When deciding what to put in your first aid kit, you should ask yourself, ‘What issues could I encounter?’ – Anything, is the answer. Though in reality, it’s most likely going to be things like; Blisters, cuts, grazes, twisted ankle, Anaphalaxis, Heart attack, Hypothermia, Diabetic Hypoglycemia and severe bleeds.
What can I do about them?
Some of these are more likely than others, and some are more life-threatening than others. The first ones are easy. Blisters can be solved with compeed (other blister plasters are available) or duct tape (cheaper). Small cuts/grazes hurt but aren’t life threatening, and are unlikely to cause serious issue so we can pretty much forget taking a box of elastoplasts – they don’t add anything that a bit of tissue and a dose of ManUp pills can’t. The latter issues give us a wide range of serious cases, some of which are very hard to treat in the middle of nowhere unless you happen to be carrying a spare hospital in your 30ltr rucksack. I hope to show you that your first aid kit should be fit for purpose, and that it doesn’t need to be too complicated but should be geared towards the serious conditions that are most likely to affect you – injured limbs (most likely), hypothermia and severe bleeds. Treating anything less serious that doesn’t require immediate medical attention can usually be improvised.

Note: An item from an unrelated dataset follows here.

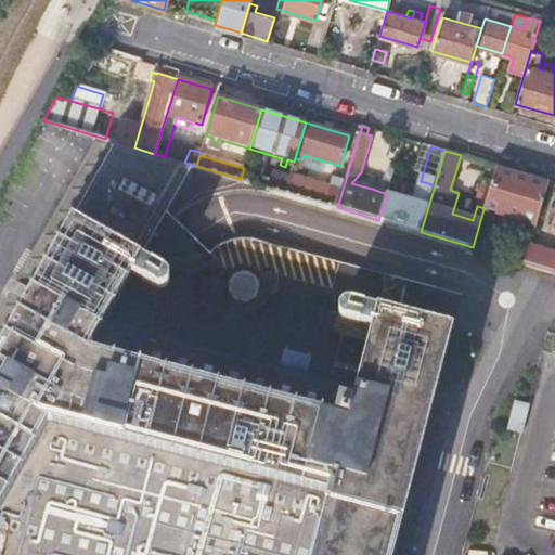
[(483,209),(537,224),(549,182),(521,173),(497,166),(489,191),(486,202),(485,208),(483,209)]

So, what should I carry in my first aid kit?
Personal first aid kits are precisely that; personal. What I carry does not necessarily relate to what you might carry, though there are good reasons for a few standard pieces of equipment that anyone heading out into the hills should be taking. I’m going to make a few assumptions. First, is that you know how to summon help if you are unfortunate enough to end up needing it. Secondly, the casualty is someone you don’t know. Third, there aren’t any pre-existing conditions that might require you to carry certain medication like an Asthma inhaler.
Treating bleeding is usually pretty simple. Bandages. Lots of them. And direct pressure. I personally use a mixture of crepe, triangular and military bandages. Military bandages are excellent due to their robust packet and absorbency. You can get these online easily enough for around £4 each. The others you can get from Boots etc.
Hypothermia is a very real concern (even in summer) and treating it could range from putting a few more layers on, to stopping to apply direct warmth to the casualty. Doing this would be very hard to do without an emergency shelter, something I highly recommend that everyone should carry. These are essentially a tent without poles, and can mean the difference between life and death if you have to sit to await rescue. They cost around £30-50 depending on size – they tend to be smaller than you expect so don’t expect to be able to get a casualty and yourself in to a 2 man one!
Diabetic hypoglycemia is generally pretty easy to treat – a glucose energy gel works best as it is quickly absorbed though a chocolate bar will have the same effect but I find they don’t stay in my kit long! Your own personal protection, should you come across a casualty you don’t know, is of high importance so I keep a few pairs of nitrile examination gloves stashed in almost every jacket and in my kit itself.
That’s pretty much it. First aid needn’t be complicated – you call for help, make the casualty comfortable, stem any bleeding, keep them warm, and await help. If you want to carry more stuff then feel free – it’s often better to have it and not need it than need it and not have it!